Blog post no:
119

Faggots in Gravy

What lay behind the intensity of emotion that drove so many young people of my generation to push safety pins through their cheeks, carve their hair into styles last seen on native North Americans in the nineteenth century and to dress in black plastic bin liners?

 

 

On Friday, I read with some sadness of the news of the death of Shane MacGowan of the Irish punk rock band, The Pogues. Despite having written a novel based on punk rock - Vicious (https://www.michaelforester.co.uk/books/vicious) - I was never actually a punk rocker myself.
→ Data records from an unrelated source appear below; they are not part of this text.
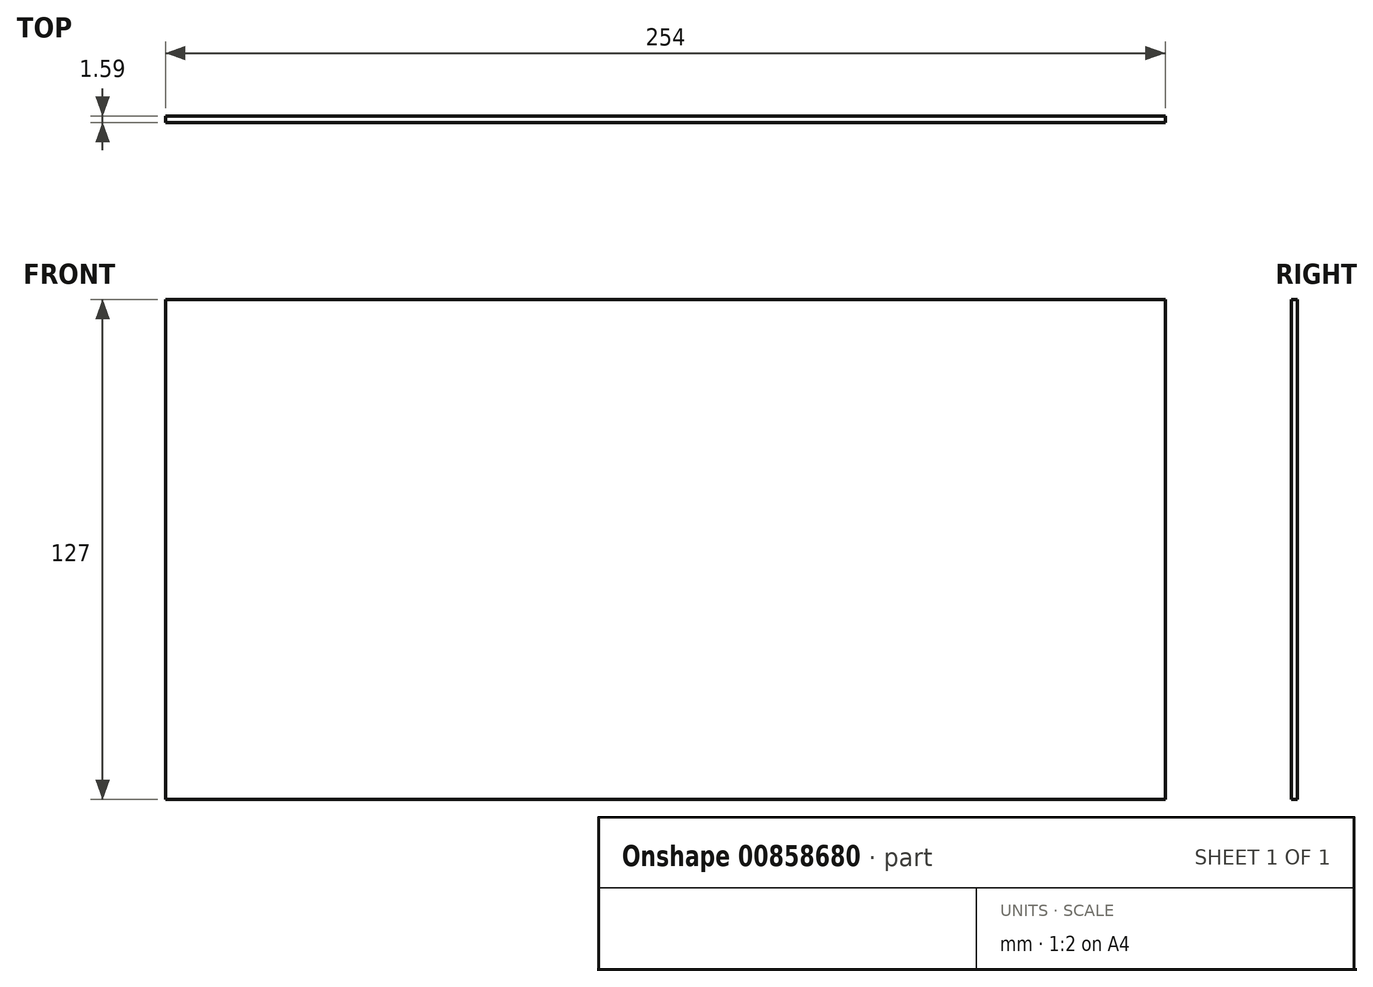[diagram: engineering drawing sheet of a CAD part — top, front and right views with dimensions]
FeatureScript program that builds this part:
annotation { "Feature Type Name" : "Feature", "Feature Type Description" : "" }
export const myFeature = defineFeature(function(context is Context, id is Id, definition is map)
    precondition{}
    {
        {
            var Q0;
            Q0=qCreatedBy(makeId("Front.planeOp"),FACE);
            var sketch = newSketch(context, id + "F0", { "sketchPlane" : qUnion([Q0])});
            skLineSegment(sketch, "E0.bottom", {"start": v(0, 0) * mm, "end": v(254, 0) * mm});
            skLineSegment(sketch, "E0.top", {"start": v(0, 127) * mm, "end": v(254, 127) * mm});
            skLineSegment(sketch, "E0.left", {"start": v(0, 0) * mm, "end": v(0, 127) * mm});
            skLineSegment(sketch, "E0.right", {"start": v(254, 0) * mm, "end": v(254, 127) * mm});
            skSolve(sketch);
        }
        {
            var Q0;
            Q0=makeQuery(id+"F0.imprint","IMPRINT",FACE,{"disambiguationData":[TD([[makeQuery(id+"F0.imprint","IMPRINT",EDGE,{"derivedFrom":sQuery(id+"F0.wireOp",EDGE,"E0.bottom")}),1.0]])]});
            extrude(context, id + "F1", {"entities" : qUnion([Q0]), "depth" : 1.59 * mm, "offsetDistance" : 25.4 * mm});
        }
    });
But I did take a considerable interest in what lay behind the intensity of emotion that drove so many young people of my generation to push safety pins through their cheeks, carve their hair into styles last seen on native North Americans in the nineteenth century and to dress in black plastic bin liners. That was in the 1970s, when some of the better-known icons such as Sid Vicious were drawn to extremes of suicide and, (though it was never proven in court), possibly murder.

 

The only explanation I was ever able to come up with as to why, is the likelihood that such behaviour was driven by hopelessness arising from a sense of powerlessness. When you are born into poverty, relative or absolute, when your failure in formal education pushes you to the margins of ridicule and exclusion, when the prospect of finding meaningful, adequately remunerated employment are non-existent, then you find ways of expressing your anger and frustration, however odd or offensive it appears to the well fed, well-healed, well-satisfied conformists that look on in bemusement.

 

The behaviour of the few strikes a chord with the dissatisfactions of the many and pretty soon you have a movement, a bandwagon onto which the money-makers will always jump. A concert where musicians smash their instruments, spit on the audience and scream f*** you at anyone in site? Sure, we can give you that. Buy your, tickets, pay your dues. Come and enjoy hating everyone and everything that you blame for an evening in the company of hordes of your fellow frustrated. Then return home to whatever home might be – a middle-class parental halls-adjoining semi-d, an ill-maintained council house on a deprived estate, or a cardboard box in a shop doorway. Nothing has changed. Tomorrow you will get up to face the same future you fall sleep with tonight. But for a few hours you have felt better.

 

By the 1980s, the energy of punk had to some extent been channelled and mixed with older musical traditions practised by arguably more gifted musicians. One of the results was the emergence of punk folk and one of its high priests, Shane MacGowan, fixed into the formaldehyde of memory by Fairytale For New York. Indisputably tuneful and lyrical, it sustains and encapsulates the hopeless cynicism of original punk:

 

Christmas Day in the drunk tank makes me think of you, babe. Because I got on a lucky one that came in at 18 to 1, that’s an omen that next year is definitely going to be better for both of us. Those dreams we hid for fear of them being dashed, we can share them, mingle them, until together we realise them. So we kissed in the corner and danced through the night – until, our shared dream faded and the ‘you’ I found myself with was no longer handsome or pretty. Now I see you as an old slut on junk, a scumbag, a maggot, and I pray God this is our last Christmas together. You let me down. And yet I still can’t leave you because I can’t make it on my own. So here we remain, lost in the cycle of hopelessness and cynicism born of disappointment, too broken inside and outside to muster the will to change. And through it all, those bells are still ringing out for Christmas Day.

 

Much later, in 2000, Kirsty MacColl, Shane MacGowan‘s co-singer on Fairytale For New York, died tragically, saving her teenage son in a diving accident in Mexico. Shane MacGowan battled alcohol addiction all his life, stemming, it is said, from being given Guinness to drink at the age of 5 to help him sleep. That was followed by a life spent professionally and personally in drinking establishments. Is it a tad ironic that before dying on the 30th of November he had accepted the administration of last rites?

 

Sleep soundly, Shane.And when you next wake, keep hitting those keys. You might finally make it to number one this year, if we can live with your use Word f***** but somehow I really don’t think you’ll give a f***.